■ Exercise
Render every line of the records below as a numbered list, omitting any blank lines.

*** Exercise materials Section Begins ***

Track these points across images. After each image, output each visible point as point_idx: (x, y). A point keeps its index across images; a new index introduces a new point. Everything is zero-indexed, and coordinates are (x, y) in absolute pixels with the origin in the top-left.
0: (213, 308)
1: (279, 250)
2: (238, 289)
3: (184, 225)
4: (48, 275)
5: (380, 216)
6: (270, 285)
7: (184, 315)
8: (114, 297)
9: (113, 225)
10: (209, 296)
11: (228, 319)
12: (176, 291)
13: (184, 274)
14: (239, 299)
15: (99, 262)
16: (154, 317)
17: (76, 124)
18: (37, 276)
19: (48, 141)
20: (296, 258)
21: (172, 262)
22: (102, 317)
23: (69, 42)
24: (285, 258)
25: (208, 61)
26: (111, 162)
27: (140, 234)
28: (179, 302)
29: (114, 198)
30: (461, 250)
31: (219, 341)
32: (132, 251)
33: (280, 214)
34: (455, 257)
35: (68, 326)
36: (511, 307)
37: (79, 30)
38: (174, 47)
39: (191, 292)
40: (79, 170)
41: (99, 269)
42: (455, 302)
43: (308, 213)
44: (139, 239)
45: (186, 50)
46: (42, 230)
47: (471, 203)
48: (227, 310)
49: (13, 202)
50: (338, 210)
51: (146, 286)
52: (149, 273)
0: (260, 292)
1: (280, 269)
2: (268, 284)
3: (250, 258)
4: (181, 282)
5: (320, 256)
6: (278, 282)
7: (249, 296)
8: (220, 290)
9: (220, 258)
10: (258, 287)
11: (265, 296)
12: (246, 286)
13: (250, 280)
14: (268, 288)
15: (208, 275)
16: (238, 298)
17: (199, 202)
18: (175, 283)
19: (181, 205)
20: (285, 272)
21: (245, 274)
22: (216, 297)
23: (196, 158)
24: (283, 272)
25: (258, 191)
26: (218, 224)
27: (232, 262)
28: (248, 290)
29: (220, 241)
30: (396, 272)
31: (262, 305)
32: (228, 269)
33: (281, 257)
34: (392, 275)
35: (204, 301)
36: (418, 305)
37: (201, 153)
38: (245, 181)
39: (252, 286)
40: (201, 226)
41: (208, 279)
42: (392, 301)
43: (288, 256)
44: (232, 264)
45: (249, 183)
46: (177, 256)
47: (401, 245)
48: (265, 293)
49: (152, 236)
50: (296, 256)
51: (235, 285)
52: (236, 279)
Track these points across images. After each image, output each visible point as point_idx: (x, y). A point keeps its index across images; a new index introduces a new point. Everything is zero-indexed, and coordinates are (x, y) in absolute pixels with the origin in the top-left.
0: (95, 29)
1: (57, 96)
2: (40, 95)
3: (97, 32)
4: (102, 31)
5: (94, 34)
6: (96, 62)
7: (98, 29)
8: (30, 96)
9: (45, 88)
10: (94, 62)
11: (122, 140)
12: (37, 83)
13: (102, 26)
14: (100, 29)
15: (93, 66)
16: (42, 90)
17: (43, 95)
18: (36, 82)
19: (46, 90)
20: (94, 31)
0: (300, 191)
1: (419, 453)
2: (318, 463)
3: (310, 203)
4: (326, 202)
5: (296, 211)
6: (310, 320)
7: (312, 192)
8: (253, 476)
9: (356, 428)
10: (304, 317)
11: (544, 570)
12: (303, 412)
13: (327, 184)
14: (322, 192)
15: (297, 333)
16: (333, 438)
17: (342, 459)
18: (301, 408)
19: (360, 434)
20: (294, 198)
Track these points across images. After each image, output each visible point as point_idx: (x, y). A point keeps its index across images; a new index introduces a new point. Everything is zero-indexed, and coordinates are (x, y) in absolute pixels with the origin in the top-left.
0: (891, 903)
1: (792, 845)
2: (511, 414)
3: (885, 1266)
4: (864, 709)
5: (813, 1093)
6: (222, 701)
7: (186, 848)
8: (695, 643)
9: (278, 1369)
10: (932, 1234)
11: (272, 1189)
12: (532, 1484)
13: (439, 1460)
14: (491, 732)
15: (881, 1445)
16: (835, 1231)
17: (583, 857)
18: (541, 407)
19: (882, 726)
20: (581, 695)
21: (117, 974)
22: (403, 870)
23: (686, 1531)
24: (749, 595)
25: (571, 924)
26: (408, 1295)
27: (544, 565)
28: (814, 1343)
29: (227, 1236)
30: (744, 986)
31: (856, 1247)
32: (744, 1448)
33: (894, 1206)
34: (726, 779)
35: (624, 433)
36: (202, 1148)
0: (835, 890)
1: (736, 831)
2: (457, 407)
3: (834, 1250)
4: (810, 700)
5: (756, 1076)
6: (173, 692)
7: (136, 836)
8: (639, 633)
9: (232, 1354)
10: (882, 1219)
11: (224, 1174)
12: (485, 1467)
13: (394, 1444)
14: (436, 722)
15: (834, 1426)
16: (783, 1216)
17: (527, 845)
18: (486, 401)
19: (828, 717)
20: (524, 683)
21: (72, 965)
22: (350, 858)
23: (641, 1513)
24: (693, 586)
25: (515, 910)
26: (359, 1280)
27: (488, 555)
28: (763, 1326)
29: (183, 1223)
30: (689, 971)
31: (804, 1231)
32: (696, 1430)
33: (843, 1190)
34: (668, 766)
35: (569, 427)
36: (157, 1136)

*** Exercise materials Section Ends ***

■ Written reply
1. Track these points across images. After each image, output each visible point as point_idx: (x, y). A point keeps its index across images; a new index introduces a new point. Everything is zero-indexed, and coordinates are (x, y) in absolute pixels with the origin in the top-left.
2. 0: (213, 308)
3. 1: (279, 250)
4. 2: (238, 289)
5. 3: (184, 225)
6. 4: (48, 275)
7. 5: (380, 216)
8. 6: (270, 285)
9. 7: (184, 315)
10. 8: (114, 297)
11. 9: (113, 225)
12. 10: (209, 296)
13. 11: (228, 319)
14. 12: (176, 291)
15. 13: (184, 274)
16. 14: (239, 299)
17. 15: (99, 262)
18. 16: (154, 317)
19. 17: (76, 124)
20. 18: (37, 276)
21. 19: (48, 141)
22. 20: (296, 258)
23. 21: (172, 262)
24. 22: (102, 317)
25. 23: (69, 42)
26. 24: (285, 258)
27. 25: (208, 61)
28. 26: (111, 162)
29. 27: (140, 234)
30. 28: (179, 302)
31. 29: (114, 198)
32. 30: (461, 250)
33. 31: (219, 341)
34. 32: (132, 251)
35. 33: (280, 214)
36. 34: (455, 257)
37. 35: (68, 326)
38. 36: (511, 307)
39. 37: (79, 30)
40. 38: (174, 47)
41. 39: (191, 292)
42. 40: (79, 170)
43. 41: (99, 269)
44. 42: (455, 302)
45. 43: (308, 213)
46. 44: (139, 239)
47. 45: (186, 50)
48. 46: (42, 230)
49. 47: (471, 203)
50. 48: (227, 310)
51. 49: (13, 202)
52. 50: (338, 210)
53. 51: (146, 286)
54. 52: (149, 273)
55. 0: (260, 292)
56. 1: (280, 269)
57. 2: (268, 284)
58. 3: (250, 258)
59. 4: (181, 282)
60. 5: (320, 256)
61. 6: (278, 282)
62. 7: (249, 296)
63. 8: (220, 290)
64. 9: (220, 258)
65. 10: (258, 287)
66. 11: (265, 296)
67. 12: (246, 286)
68. 13: (250, 280)
69. 14: (268, 288)
70. 15: (208, 275)
71. 16: (238, 298)
72. 17: (199, 202)
73. 18: (175, 283)
74. 19: (181, 205)
75. 20: (285, 272)
76. 21: (245, 274)
77. 22: (216, 297)
78. 23: (196, 158)
79. 24: (283, 272)
80. 25: (258, 191)
81. 26: (218, 224)
82. 27: (232, 262)
83. 28: (248, 290)
84. 29: (220, 241)
85. 30: (396, 272)
86. 31: (262, 305)
87. 32: (228, 269)
88. 33: (281, 257)
89. 34: (392, 275)
90. 35: (204, 301)
91. 36: (418, 305)
92. 37: (201, 153)
93. 38: (245, 181)
94. 39: (252, 286)
95. 40: (201, 226)
96. 41: (208, 279)
97. 42: (392, 301)
98. 43: (288, 256)
99. 44: (232, 264)
100. 45: (249, 183)
101. 46: (177, 256)
102. 47: (401, 245)
103. 48: (265, 293)
104. 49: (152, 236)
105. 50: (296, 256)
106. 51: (235, 285)
107. 52: (236, 279)
108. Track these points across images. After each image, output each visible point as point_idx: (x, y). A point keeps its index across images; a new index introduces a new point. Everything is zero-indexed, and coordinates are (x, y) in absolute pixels with the origin in the top-left.
109. 0: (95, 29)
110. 1: (57, 96)
111. 2: (40, 95)
112. 3: (97, 32)
113. 4: (102, 31)
114. 5: (94, 34)
115. 6: (96, 62)
116. 7: (98, 29)
117. 8: (30, 96)
118. 9: (45, 88)
119. 10: (94, 62)
120. 11: (122, 140)
121. 12: (37, 83)
122. 13: (102, 26)
123. 14: (100, 29)
124. 15: (93, 66)
125. 16: (42, 90)
126. 17: (43, 95)
127. 18: (36, 82)
128. 19: (46, 90)
129. 20: (94, 31)
130. 0: (300, 191)
131. 1: (419, 453)
132. 2: (318, 463)
133. 3: (310, 203)
134. 4: (326, 202)
135. 5: (296, 211)
136. 6: (310, 320)
137. 7: (312, 192)
138. 8: (253, 476)
139. 9: (356, 428)
140. 10: (304, 317)
141. 11: (544, 570)
142. 12: (303, 412)
143. 13: (327, 184)
144. 14: (322, 192)
145. 15: (297, 333)
146. 16: (333, 438)
147. 17: (342, 459)
148. 18: (301, 408)
149. 19: (360, 434)
150. 20: (294, 198)
151. Track these points across images. After each image, output each visible point as point_idx: (x, y). A point keeps its index across images; a new index introduces a new point. Everything is zero-indexed, and coordinates are (x, y) in absolute pixels with the origin in the top-left.
152. 0: (891, 903)
153. 1: (792, 845)
154. 2: (511, 414)
155. 3: (885, 1266)
156. 4: (864, 709)
157. 5: (813, 1093)
158. 6: (222, 701)
159. 7: (186, 848)
160. 8: (695, 643)
161. 9: (278, 1369)
162. 10: (932, 1234)
163. 11: (272, 1189)
164. 12: (532, 1484)
165. 13: (439, 1460)
166. 14: (491, 732)
167. 15: (881, 1445)
168. 16: (835, 1231)
169. 17: (583, 857)
170. 18: (541, 407)
171. 19: (882, 726)
172. 20: (581, 695)
173. 21: (117, 974)
174. 22: (403, 870)
175. 23: (686, 1531)
176. 24: (749, 595)
177. 25: (571, 924)
178. 26: (408, 1295)
179. 27: (544, 565)
180. 28: (814, 1343)
181. 29: (227, 1236)
182. 30: (744, 986)
183. 31: (856, 1247)
184. 32: (744, 1448)
185. 33: (894, 1206)
186. 34: (726, 779)
187. 35: (624, 433)
188. 36: (202, 1148)
189. 0: (835, 890)
190. 1: (736, 831)
191. 2: (457, 407)
192. 3: (834, 1250)
193. 4: (810, 700)
194. 5: (756, 1076)
195. 6: (173, 692)
196. 7: (136, 836)
197. 8: (639, 633)
198. 9: (232, 1354)
199. 10: (882, 1219)
200. 11: (224, 1174)
201. 12: (485, 1467)
202. 13: (394, 1444)
203. 14: (436, 722)
204. 15: (834, 1426)
205. 16: (783, 1216)
206. 17: (527, 845)
207. 18: (486, 401)
208. 19: (828, 717)
209. 20: (524, 683)
210. 21: (72, 965)
211. 22: (350, 858)
212. 23: (641, 1513)
213. 24: (693, 586)
214. 25: (515, 910)
215. 26: (359, 1280)
216. 27: (488, 555)
217. 28: (763, 1326)
218. 29: (183, 1223)
219. 30: (689, 971)
220. 31: (804, 1231)
221. 32: (696, 1430)
222. 33: (843, 1190)
223. 34: (668, 766)
224. 35: (569, 427)
225. 36: (157, 1136)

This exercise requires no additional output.